The amount of federal cash California receives is inflated by a nation-high 2.35 million illegal aliens and about 1.6 million children born to illegal aliens over the last 18 years.  Subtracting that 3.95 million residents from the 39.6 million total California residents could eliminate up to 10 percent of federal spending, or up to $48.2 billion.

With no citizenship question on the 2000 Census under the Clinton administration, California became the first state to invest in "outreach" when it allocated $28 million for its "Complete Count Committee."  For the 2010 Census under Obama, California allocated $2.3 million for the committee, and $10 million of private funding was raised.

But with the 2020 Census asking the citizenship question, Governor Jerry Brown issued an executive order appointing a 25-member "Complete Count Committee" led by California Senate president pro tempore, Toni G. Atkins; Assembly speaker Anthony Rendon; and 23 progressives members.  Brown's press release emphasized: "It is vitally important for California to do everything it can to ensure that every Californian is counted in the upcoming census."
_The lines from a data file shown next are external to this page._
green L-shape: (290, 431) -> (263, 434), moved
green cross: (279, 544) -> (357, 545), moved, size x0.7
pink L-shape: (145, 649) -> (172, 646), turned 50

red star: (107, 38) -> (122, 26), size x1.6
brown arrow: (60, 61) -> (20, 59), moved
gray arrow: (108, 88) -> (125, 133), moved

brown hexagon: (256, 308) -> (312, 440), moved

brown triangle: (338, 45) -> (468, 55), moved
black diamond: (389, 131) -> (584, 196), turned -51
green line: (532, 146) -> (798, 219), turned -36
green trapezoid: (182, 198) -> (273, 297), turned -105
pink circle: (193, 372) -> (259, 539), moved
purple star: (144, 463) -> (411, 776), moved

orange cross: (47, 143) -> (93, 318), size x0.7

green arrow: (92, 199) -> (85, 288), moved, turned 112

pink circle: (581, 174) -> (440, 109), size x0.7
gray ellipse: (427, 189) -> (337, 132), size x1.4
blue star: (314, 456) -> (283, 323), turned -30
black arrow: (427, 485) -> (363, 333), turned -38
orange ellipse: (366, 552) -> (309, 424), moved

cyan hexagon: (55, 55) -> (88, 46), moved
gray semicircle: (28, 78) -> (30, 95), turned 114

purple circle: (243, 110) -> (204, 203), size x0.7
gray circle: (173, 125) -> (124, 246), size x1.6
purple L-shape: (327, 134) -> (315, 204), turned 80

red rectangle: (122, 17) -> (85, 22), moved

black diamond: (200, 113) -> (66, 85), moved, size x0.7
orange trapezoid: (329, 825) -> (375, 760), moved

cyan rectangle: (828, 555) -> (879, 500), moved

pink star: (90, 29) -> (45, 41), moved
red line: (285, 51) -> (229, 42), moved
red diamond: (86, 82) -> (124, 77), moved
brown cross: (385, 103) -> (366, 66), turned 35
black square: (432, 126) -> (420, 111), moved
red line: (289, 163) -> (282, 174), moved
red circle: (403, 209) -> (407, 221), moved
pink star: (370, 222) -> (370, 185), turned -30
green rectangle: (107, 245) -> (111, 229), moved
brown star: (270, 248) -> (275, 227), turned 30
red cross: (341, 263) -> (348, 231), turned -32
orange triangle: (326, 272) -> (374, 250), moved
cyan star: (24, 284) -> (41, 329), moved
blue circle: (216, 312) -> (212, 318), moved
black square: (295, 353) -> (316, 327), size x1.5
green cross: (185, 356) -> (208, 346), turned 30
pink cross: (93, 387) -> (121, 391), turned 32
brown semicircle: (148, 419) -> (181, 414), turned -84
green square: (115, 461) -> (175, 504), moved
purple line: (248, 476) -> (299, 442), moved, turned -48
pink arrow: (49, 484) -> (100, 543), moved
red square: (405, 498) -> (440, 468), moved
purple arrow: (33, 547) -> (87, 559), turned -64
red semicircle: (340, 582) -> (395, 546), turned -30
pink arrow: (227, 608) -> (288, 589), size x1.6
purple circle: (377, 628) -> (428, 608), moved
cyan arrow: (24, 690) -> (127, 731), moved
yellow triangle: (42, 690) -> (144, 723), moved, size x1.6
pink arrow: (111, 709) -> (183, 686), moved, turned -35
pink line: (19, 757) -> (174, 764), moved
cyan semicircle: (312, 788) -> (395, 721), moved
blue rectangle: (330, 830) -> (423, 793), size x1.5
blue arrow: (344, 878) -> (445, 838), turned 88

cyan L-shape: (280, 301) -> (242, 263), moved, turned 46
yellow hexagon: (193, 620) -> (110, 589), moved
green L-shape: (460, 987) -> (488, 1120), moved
Gov. Brown and his Democrat allies say they are worried about an undercount of California residents.  But the real concern is that many illegal aliens will not fill out a 2020 Census form and admit they are an illegal alien, because they are currently collecting benefits restricted only to citizens.

In addition to Democrats worrying about a lower count costing the state tens of billions of dollars in federal funding, they are also fear that with the census determining the number the allocation of U.S. congressional representatives.  A low count could cost California up to three of its current 53 U.S. House of Representatives seats. 

The State of California sued the Commerce Department in March in an effort to keep the citizenship question off the 2020 Census.  Secretary of state Alex Padilla, an advocate of California being a sanctuary state told reporters: "The citizenship question is the latest attempt by President Trump to stoke the fires of anti-immigrant hostility."